**Task instructions**
Where a line of the listing below holds "sofatutor", add it to the tally; give only the final number.

----- Source information

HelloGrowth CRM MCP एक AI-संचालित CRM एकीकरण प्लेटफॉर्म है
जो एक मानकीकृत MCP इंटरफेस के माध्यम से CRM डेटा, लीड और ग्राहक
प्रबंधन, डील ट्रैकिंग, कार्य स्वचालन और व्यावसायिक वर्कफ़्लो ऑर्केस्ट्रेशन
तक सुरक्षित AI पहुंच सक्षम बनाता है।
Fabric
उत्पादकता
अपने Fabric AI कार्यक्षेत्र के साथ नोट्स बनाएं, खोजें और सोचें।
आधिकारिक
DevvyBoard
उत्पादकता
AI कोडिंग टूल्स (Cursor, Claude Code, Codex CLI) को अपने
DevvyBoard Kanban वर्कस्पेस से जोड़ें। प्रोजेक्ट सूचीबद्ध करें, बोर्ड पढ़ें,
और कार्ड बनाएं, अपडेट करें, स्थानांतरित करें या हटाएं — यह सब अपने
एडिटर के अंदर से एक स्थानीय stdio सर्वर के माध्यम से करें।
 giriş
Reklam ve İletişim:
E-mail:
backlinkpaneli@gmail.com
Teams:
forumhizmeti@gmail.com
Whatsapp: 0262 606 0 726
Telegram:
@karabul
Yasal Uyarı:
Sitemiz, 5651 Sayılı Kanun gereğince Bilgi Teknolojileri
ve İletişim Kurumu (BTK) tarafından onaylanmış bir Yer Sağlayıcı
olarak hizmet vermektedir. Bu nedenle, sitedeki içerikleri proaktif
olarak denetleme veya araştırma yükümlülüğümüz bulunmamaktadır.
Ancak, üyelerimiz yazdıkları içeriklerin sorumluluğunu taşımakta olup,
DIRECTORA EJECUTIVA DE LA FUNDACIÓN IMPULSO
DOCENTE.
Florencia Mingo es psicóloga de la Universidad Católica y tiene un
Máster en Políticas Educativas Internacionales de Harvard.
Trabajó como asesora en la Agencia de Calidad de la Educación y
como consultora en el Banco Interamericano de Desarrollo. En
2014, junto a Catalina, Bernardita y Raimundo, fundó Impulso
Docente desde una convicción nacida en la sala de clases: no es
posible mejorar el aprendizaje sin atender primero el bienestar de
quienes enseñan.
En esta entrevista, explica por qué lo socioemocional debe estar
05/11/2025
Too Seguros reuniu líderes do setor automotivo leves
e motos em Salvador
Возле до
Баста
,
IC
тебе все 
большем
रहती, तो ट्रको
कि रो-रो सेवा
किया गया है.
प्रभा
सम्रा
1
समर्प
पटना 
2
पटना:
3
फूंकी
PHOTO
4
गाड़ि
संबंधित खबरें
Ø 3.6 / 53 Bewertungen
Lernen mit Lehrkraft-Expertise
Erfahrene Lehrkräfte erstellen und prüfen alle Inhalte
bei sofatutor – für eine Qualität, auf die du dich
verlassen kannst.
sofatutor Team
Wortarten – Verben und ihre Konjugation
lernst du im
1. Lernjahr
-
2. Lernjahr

----------

**Task response**
2